*Sección del documento*
%%

Carlos Alcaraz se convirtió en leyenda a costa del más grande de todos los tiempos, el serbio Novak Djokovic, al que superó por 2-6, 6-2, 6-3 y 7-5 para conquistar, por fin, el Abierto de Australia y completar el Grand Slam, el más joven de la historia en conseguirlo.
Una derecha en busca de la igualada que se marchó fuera, por el fondo, dilapidó las opciones del serbio, el más veterano, en la final de mayor diferencia de edad, y elevó a la gloria al jugador español, que, con 22 años y 272 días, se erigió en el más precoz en obtener tanto éxito.
Con Rafael Nadal como testigo, como gran apoyo, el murciano sacó adelante una final histórica en la que fue de menos a más. La que empezó en manos de la experiencia de su adversario y que volteó con un toque de madurez, de solvencia y de talento. Sin Juan Carlos Ferrero en el box por primera vez, Alcaraz, con Samuel López al mando en el equipo, inició el 2026 a lo grande. Saldrá consolidado en la cima del ránking, con una gran diferencia sobre Jannik Sinner, superado por el serbio en semifinales.
Una extraordinaria puesta en escena de Novak Djokovic puso la final patas arriba. El ganador de veinticuatro Grand Slam, el mejor de siempre, rozó la perfección ante un rival que dio la sensación de acusar cierta presión y sin soluciones ante el nivel del serbio, que recordó al de sus mejores tiempos.

%%

*Enunciado de la tarea*
¿Puedes imprimir sin cambios el fragmento de la crónica de la final del Abierto de Australia que comienza en las palabras "Una derecha en" y se detiene después de "serbio en semifinales."?

Elementos almacenados de una colección
%%

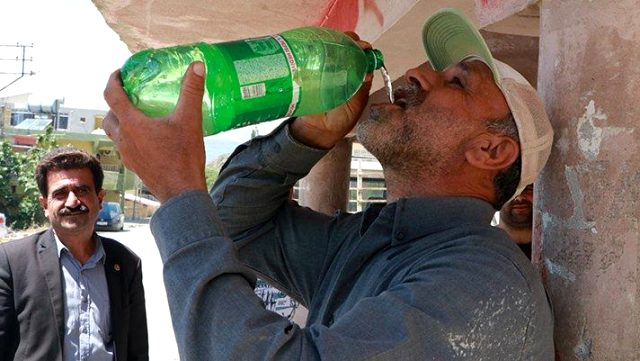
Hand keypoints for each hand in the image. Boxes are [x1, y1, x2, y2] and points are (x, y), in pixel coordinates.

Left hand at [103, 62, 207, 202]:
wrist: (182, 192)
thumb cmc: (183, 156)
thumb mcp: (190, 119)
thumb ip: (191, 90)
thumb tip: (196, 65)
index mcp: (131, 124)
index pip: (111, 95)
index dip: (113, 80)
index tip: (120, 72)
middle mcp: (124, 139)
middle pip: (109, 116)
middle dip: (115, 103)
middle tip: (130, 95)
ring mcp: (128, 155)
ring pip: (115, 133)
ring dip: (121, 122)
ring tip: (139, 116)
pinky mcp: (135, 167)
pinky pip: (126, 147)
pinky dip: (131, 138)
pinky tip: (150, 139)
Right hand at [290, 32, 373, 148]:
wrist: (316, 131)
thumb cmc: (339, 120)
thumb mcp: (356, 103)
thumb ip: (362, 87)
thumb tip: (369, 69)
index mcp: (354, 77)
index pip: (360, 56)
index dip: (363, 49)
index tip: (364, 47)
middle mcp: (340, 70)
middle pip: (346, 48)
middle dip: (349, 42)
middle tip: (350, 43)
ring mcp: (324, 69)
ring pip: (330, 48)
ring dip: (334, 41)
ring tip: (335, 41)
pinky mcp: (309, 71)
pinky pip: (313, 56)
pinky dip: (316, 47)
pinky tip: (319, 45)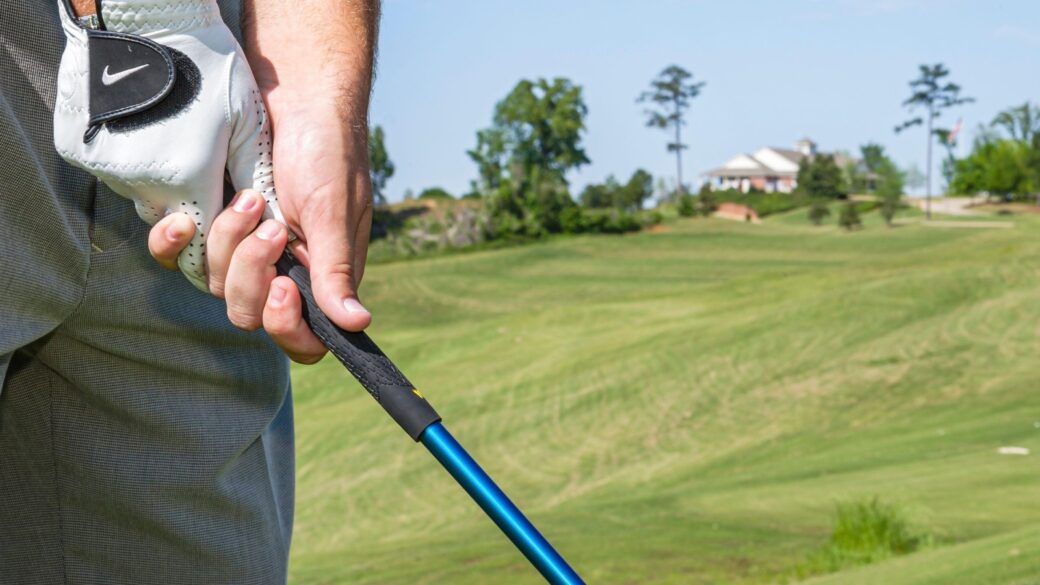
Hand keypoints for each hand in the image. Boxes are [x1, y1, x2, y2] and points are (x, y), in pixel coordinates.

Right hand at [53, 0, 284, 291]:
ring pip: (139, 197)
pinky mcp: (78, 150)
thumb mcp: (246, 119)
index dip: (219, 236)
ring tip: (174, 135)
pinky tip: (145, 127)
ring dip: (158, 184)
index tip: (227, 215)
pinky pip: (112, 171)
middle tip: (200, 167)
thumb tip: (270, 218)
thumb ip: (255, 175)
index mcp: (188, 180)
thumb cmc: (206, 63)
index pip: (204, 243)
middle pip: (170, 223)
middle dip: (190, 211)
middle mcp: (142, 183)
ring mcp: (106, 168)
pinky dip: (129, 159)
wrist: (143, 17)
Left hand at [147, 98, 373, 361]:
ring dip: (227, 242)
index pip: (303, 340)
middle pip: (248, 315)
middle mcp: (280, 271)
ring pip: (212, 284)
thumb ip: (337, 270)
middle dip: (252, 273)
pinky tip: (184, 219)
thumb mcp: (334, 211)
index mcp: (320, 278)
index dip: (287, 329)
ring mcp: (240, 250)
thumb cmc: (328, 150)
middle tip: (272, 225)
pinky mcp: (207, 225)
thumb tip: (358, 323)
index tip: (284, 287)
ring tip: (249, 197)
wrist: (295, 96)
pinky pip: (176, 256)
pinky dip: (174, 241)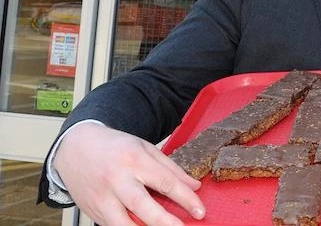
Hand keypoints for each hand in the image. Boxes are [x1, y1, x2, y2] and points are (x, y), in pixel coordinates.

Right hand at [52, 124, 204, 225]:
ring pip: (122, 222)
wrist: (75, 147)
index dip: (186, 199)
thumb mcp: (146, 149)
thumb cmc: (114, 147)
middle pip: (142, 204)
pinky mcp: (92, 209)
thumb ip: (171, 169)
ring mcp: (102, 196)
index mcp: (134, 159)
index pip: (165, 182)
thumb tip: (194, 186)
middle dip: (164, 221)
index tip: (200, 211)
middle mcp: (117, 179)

%%

*Ejercicio resuelto*
Una derecha en busca de la igualada que se marchó fuera, por el fondo, dilapidó las opciones del serbio, el más veterano, en la final de mayor diferencia de edad, y elevó a la gloria al jugador español, que, con 22 años y 272 días, se erigió en el más precoz en obtener tanto éxito.
Con Rafael Nadal como testigo, como gran apoyo, el murciano sacó adelante una final histórica en la que fue de menos a más. La que empezó en manos de la experiencia de su adversario y que volteó con un toque de madurez, de solvencia y de talento. Sin Juan Carlos Ferrero en el box por primera vez, Alcaraz, con Samuel López al mando en el equipo, inició el 2026 a lo grande. Saldrá consolidado en la cima del ránking, con una gran diferencia sobre Jannik Sinner, superado por el serbio en semifinales.